Selecting the correct experimental design for edgeR differential expression analysis
1
0
Entering edit mode
4 months ago

Hi all,

I have some bulk RNA-Seq data obtained from exposing cells from a cell line to 5 different treatments (A, B, C, D and E), along with a medium-only control. This experiment was repeated 5 times (on different passages of the cells, with 1 experiment per week). I am interested in generated lists of DEGs for each treatment vs control (i.e. A vs Ctrl, B vs Ctrl etc...).

I have generated said lists of DEGs using various different experimental designs described in the edgeR Users Guide:

1. Grouped - where design = model.matrix(~0+Treatment)
2. Paired - where design = model.matrix(~Replicate+Treatment)
3. Paired (with blocking) - where design also = model.matrix(~Replicate+Treatment)

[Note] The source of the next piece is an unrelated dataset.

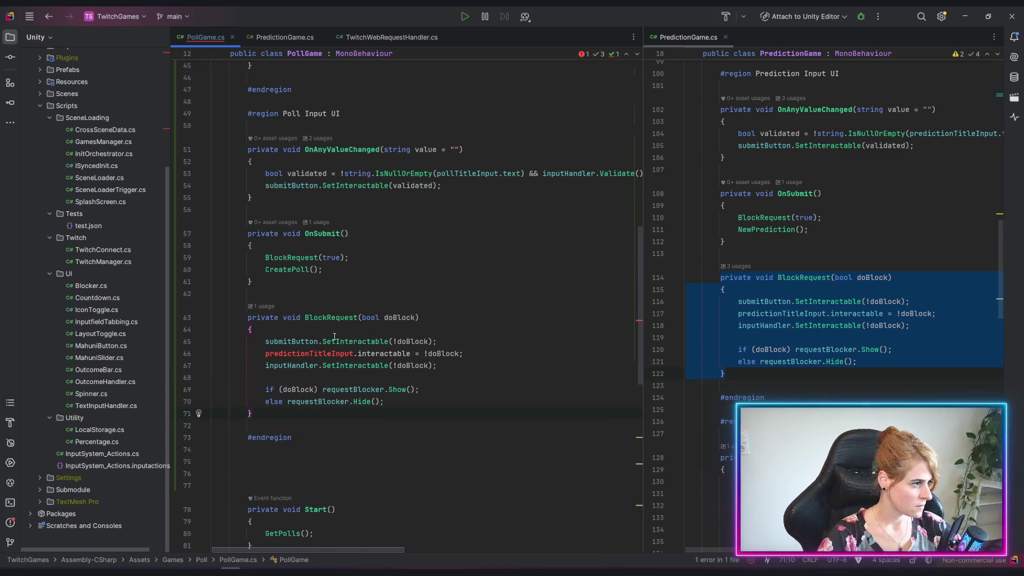
Step: Change predictionTitleInput to pollTitleInput inside the pasted BlockRequest method
{"action": "double_click", "coordinate": [300, 353]}
{"action": "type", "text": "poll"}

Where Treatment is either Ctrl, A, B, C, D, or E and Replicate is a number 1-5.

I find that the paired design is much more stringent than the paired design with blocking (~half the number of DEGs). Could somebody please suggest which is most suitable for my use case?

Blocking RNA-Seq Paired edgeR Design Experimental • 567 views
1
Entering edit mode

I don't know what you mean by "blocking". edgeR has no blocking mechanism other than putting the Replicate variable into the design matrix, so what you mean by option 3 is unclear. How does option 3 differ from 2?

0
Entering edit mode

Apologies - I followed section 3.4.2 in the edgeR user guide here; this allowed me to select the pairwise comparisons of interest using the coef function.

Option 2 I followed section 3.4.1 of the user guide, only inputting a single pairwise comparison at a time (as in I import data for treatment A and control, for example.

1
Entering edit mode

Sections 3.4.1 and 3.4.2 of the User's Guide are identical in your case where your blocking variable as 5 levels. There is no difference between the approach taken in the two sections.

Are you saying that you have actually made 5 different subsets of the data, and in option 2 you are running edgeR on 5 different subsets, each with only one treatment in the dataset? We don't recommend subsetting datasets.

0
Entering edit mode

Yes - I made 5 subsets. That would explain the difference in results. Thanks for your help, Gordon!

1
Entering edit mode
4 months ago
Gordon Smyth ★ 4.4k

edgeR is designed to analyse complete datasets as a whole, using all the information available. For your experimental design, the recommended approach is model.matrix(~Replicate+Treatment) as in Section 3.4.2 of the edgeR User's Guide (your option 3). You could also use model.matrix(~0+Treatment+Replicate), which is statistically the same but allows you to form contrasts between the treatments same as in your option 1.

Option 1 will generally give less power than option 3 because it fails to adjust for baseline differences between the replicate experiments.

If I am understanding correctly, your option 2 is making subsets of the data with only Ctrl and one treatment in each subset. Option 2 will have less power than option 3 in most cases because it has fewer samples available from which to estimate the variability of the data. We don't recommending subsetting data sets. Analysing all the data together gives a more powerful and less fragmented analysis. It also gives more analysis possibilities, such as the possibility of comparing the treatments to each other (e.g., A to B).

0
Entering edit mode

Thanks a lot! I will go ahead with option 3, and avoid subsetting data for DEG analysis in the future.